TASK
Reproduce every line of text in the data below without alteration, leaving out the pictures.

AVAILABLE DATA
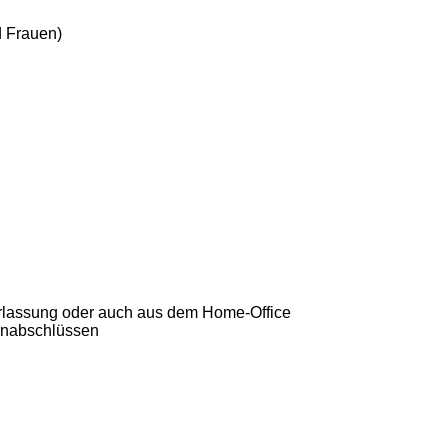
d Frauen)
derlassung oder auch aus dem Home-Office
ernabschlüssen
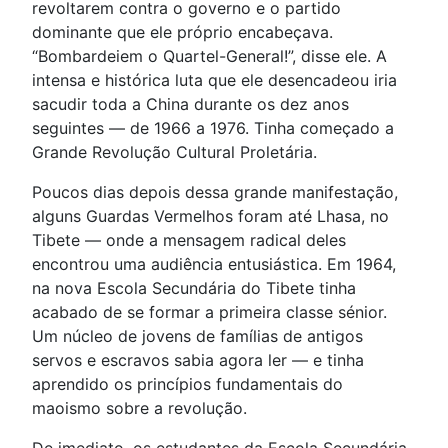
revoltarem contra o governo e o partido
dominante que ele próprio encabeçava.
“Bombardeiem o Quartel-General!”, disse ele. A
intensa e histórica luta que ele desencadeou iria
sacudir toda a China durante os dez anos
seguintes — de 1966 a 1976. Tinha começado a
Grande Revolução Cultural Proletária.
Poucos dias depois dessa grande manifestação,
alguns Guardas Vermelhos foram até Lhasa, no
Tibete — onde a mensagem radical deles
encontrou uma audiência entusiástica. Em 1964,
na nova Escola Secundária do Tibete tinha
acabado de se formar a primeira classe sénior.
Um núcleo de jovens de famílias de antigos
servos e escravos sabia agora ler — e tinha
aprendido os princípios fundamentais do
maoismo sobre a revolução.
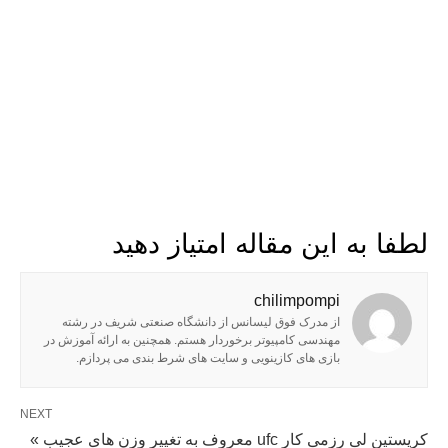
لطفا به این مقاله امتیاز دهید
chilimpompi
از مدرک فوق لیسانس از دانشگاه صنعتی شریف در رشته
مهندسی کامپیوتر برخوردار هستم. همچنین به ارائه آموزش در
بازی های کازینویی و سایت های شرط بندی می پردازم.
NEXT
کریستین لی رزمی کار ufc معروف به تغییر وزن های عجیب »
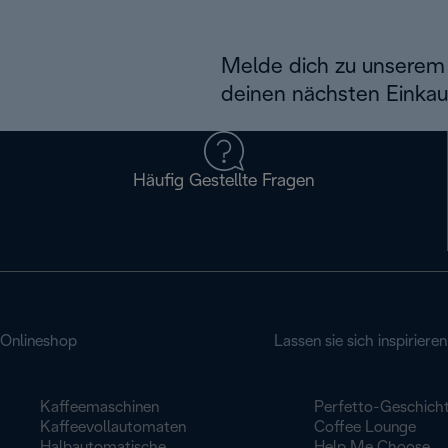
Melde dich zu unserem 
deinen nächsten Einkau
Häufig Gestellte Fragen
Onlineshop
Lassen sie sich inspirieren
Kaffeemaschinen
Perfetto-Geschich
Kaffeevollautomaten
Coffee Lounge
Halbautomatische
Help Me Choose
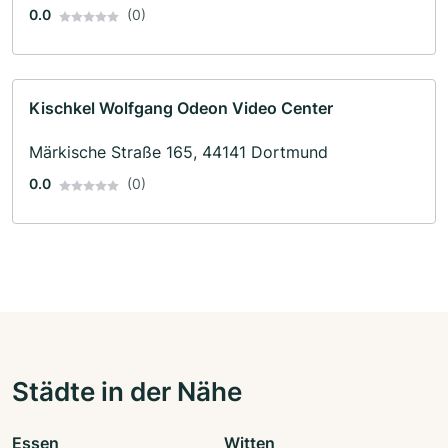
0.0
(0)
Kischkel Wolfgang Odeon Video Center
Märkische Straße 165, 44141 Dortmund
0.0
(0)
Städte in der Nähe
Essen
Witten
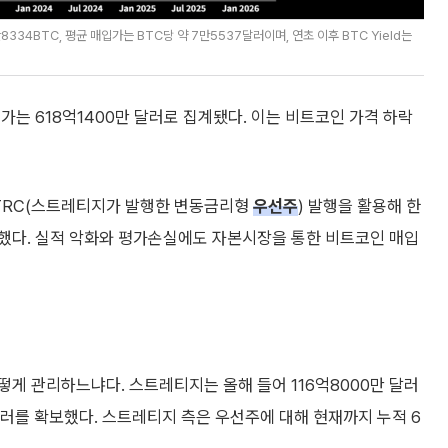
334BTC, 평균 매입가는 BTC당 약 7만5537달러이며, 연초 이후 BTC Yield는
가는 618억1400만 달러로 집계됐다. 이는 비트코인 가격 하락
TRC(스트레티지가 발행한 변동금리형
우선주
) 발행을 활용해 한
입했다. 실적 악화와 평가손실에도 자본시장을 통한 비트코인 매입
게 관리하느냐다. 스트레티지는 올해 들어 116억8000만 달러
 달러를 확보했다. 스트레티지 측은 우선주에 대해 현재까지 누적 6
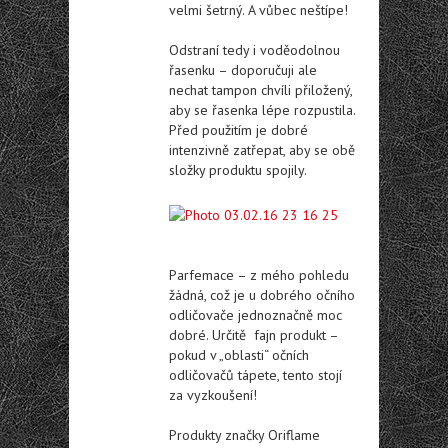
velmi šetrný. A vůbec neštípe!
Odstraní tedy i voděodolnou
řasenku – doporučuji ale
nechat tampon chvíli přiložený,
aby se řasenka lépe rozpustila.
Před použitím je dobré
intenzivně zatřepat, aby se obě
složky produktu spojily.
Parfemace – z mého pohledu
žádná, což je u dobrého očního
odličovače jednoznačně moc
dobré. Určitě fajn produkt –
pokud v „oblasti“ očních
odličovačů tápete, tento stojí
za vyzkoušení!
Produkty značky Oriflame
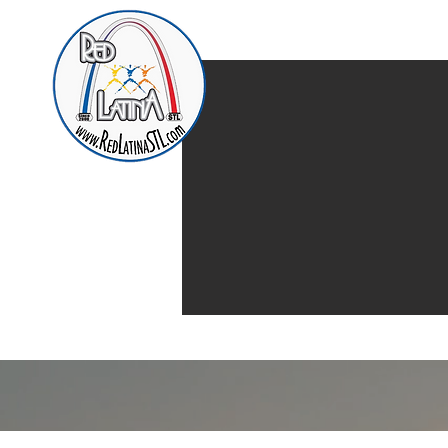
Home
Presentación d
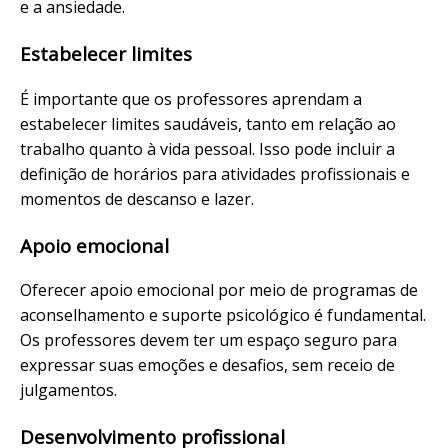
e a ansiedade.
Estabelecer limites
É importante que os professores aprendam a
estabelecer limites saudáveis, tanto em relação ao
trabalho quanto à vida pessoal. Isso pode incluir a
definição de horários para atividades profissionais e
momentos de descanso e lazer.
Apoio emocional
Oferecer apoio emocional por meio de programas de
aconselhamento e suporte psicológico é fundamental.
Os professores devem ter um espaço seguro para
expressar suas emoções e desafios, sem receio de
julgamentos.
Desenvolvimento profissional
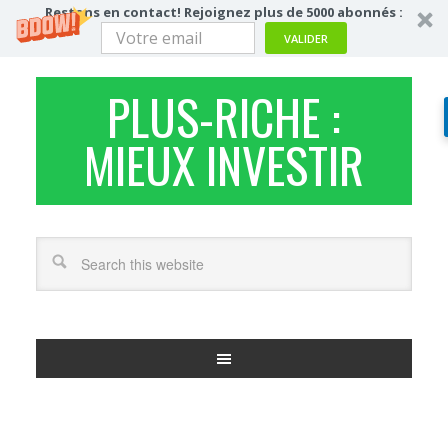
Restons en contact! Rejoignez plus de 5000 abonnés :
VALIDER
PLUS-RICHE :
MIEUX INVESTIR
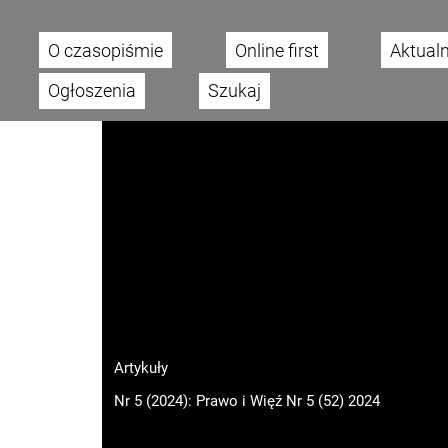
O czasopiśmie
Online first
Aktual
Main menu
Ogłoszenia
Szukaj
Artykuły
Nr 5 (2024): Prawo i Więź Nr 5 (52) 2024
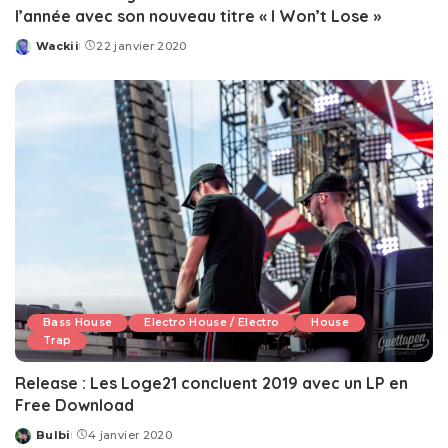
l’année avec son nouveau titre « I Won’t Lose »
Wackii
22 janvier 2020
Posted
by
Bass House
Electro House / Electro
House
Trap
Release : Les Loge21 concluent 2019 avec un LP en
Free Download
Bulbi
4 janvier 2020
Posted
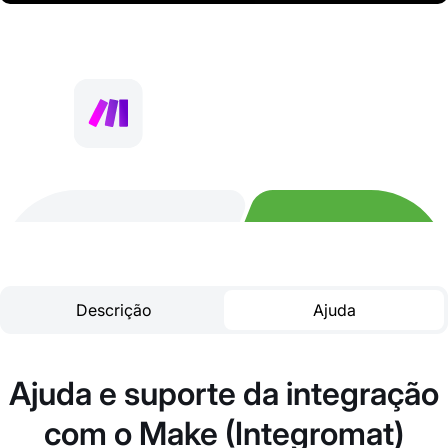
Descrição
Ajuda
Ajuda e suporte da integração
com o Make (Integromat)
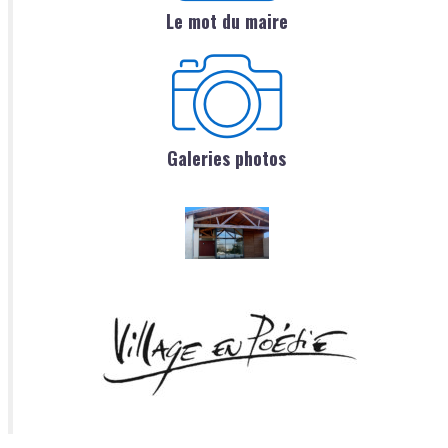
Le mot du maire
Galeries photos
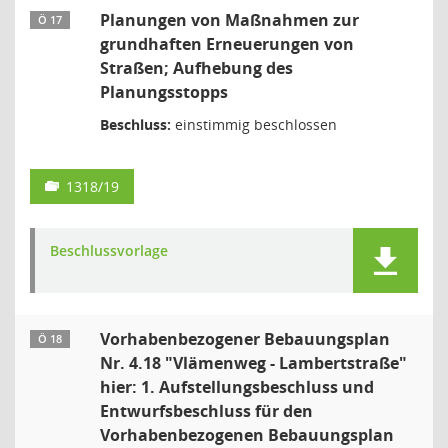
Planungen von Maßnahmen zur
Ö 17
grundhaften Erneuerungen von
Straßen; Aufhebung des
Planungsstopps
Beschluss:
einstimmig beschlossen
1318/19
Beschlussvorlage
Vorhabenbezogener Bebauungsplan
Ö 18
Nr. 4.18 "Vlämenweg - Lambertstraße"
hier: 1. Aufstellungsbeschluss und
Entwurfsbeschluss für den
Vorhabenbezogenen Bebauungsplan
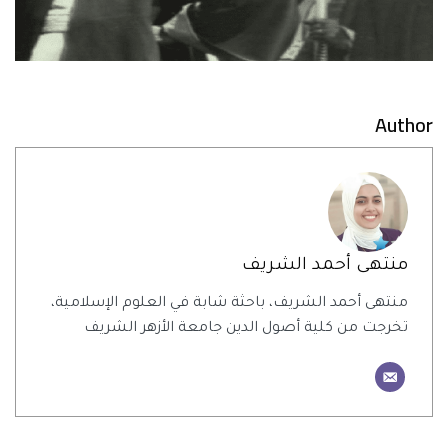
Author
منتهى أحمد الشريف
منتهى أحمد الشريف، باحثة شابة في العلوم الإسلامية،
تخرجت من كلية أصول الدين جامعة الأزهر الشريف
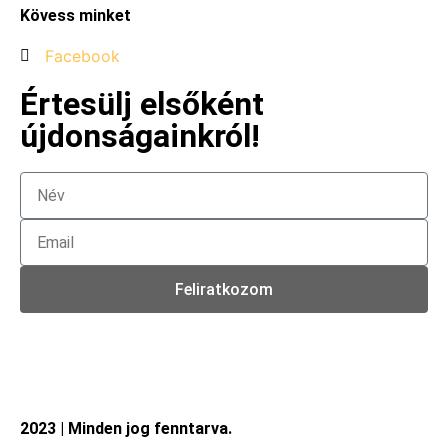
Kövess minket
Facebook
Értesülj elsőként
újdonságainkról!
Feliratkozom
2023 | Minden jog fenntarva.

ANSWER FOR THE TASK
d Frauen)
derlassung oder auch aus dem Home-Office
ernabschlüssen
revoltarem contra o governo e o partido
dominante que ele próprio encabeçava.
“Bombardeiem o Quartel-General!”, disse ele. A
intensa e histórica luta que ele desencadeou iria
sacudir toda a China durante os dez anos
seguintes — de 1966 a 1976. Tinha começado a
Grande Revolução Cultural Proletária.
Poucos dias depois dessa grande manifestação,
alguns Guardas Vermelhos foram até Lhasa, no
Tibete — onde a mensagem radical deles
encontrou uma audiência entusiástica. Em 1964,
na nova Escola Secundária do Tibete tinha
acabado de se formar a primeira classe sénior.
Um núcleo de jovens de famílias de antigos
servos e escravos sabia agora ler — e tinha
aprendido os princípios fundamentais do
maoismo sobre a revolução.
لطفا به این مقاله امتیاز دهید
chilimpompi
از مدرک فوق لیسانس از دانشگاه صنعتی شریف در رشته
مهندسی کامپیوتر برخوردار هستم. همچنین به ارائه آموزش در
بازی های کازینویی و سایت های شرط بندی می پردازم.
NEXT
کریستین لی رزمی کار ufc معروف به تغییر وزن های عجیب »
Melde dich zu unserem 
deinen nächsten Einkau
Häufig Gestellte Fragen
Onlineshop
Lassen sie sich inspirieren
Kaffeemaschinen
Perfetto-Geschich
Kaffeevollautomaten
Coffee Lounge
Halbautomatische
Help Me Choose
0.0
(0)
Kischkel Wolfgang Odeon Video Center
Märkische Straße 165, 44141 Dortmund
0.0
(0)
Städte in der Nähe
Essen
Witten
334BTC, 평균 매입가는 BTC당 약 7만5537달러이며, 연초 이후 BTC Yield는
가는 618억1400만 달러로 집계됐다. 이는 비트코인 가격 하락
TRC(스트레티지가 발행한 변동금리형
우선주
) 발행을 활용해 한
입했다. 실적 악화와 평가손실에도 자본시장을 통한 비트코인 매입
게 관리하느냐다. 스트레티지는 올해 들어 116억8000만 달러
 달러를 확보했다. 스트레티지 측은 우선주에 대해 현재까지 누적 6
velmi šetrný. A vůbec neštípe!
Odstraní tedy i voděodolnou
řasenku – doporučuji ale
nechat tampon chvíli přiložený,
aby se řasenka lépe rozpustila.
Před použitím je dobré
intenzivně zatřepat, aby se obě
složky produktu spojily.
Parfemace – z mého pohledu
žádná, což je u dobrého očního
odličovače jednoznačně moc
dobré. Určitě fajn produkt –
pokud v „oblasti“ očních
odličovačů tápete, tento stojí
za vyzkoušení!
Produkty značky Oriflame
Home
Presentación d
e a ansiedade.
Estabelecer limites
É importante que os professores aprendam a
estabelecer limites saudáveis, tanto em relação ao
trabalho quanto à vida pessoal. Isso pode incluir a
definição de horários para atividades profissionais e
momentos de descanso e lazer.
Apoio emocional
Oferecer apoio emocional por meio de programas de
aconselhamento e suporte psicológico é fundamental.
Os professores devem ter um espaço seguro para
expressar suas emoções e desafios, sem receio de
julgamentos.
Desenvolvimento profissional
Restons en contact! Rejoignez plus de 5000 abonnés :
VALIDER
PLUS-RICHE :
MIEUX INVESTIR
O czasopiśmie
Online first
Aktual
Main menu
Ogłoszenia
Szukaj
Artykuły
Nr 5 (2024): Prawo i Więź Nr 5 (52) 2024
l’année avec son nouveau titre « I Won’t Lose »
Wackii
22 janvier 2020
Posted
by
Bass House
Electro House / Electro
House
Trap
Release : Les Loge21 concluent 2019 avec un LP en
Free Download
Bulbi
4 janvier 2020
Posted
Descrição
Ajuda
Ajuda e suporte da integração
com o Make (Integromat)
Le mot du maire
Galeries photos
Planungen von Maßnahmen zur
Ö 17
grundhaften Erneuerungen von
Straßen; Aufhebung des
Planungsstopps
Beschluss:
einstimmig beschlossen
1318/19
Beschlussvorlage
Vorhabenbezogener Bebauungsplan
Ö 18
Nr. 4.18 "Vlämenweg - Lambertstraße"
hier: 1. Aufstellungsbeschluss und
Entwurfsbeschluss für den
Vorhabenbezogenen Bebauungsplan
Author
منتهى أحمد الشريف
منتهى أحمد الشريف، باحثة شابة في العلوم الإسلامية،
تخرجت من كلية أصول الدين جامعة الأزهر الشريف
Kövess minket
Facebook
Értesülj elsőként
újdonságainkról!
Feliratkozom
2023 | Minden jog fenntarva.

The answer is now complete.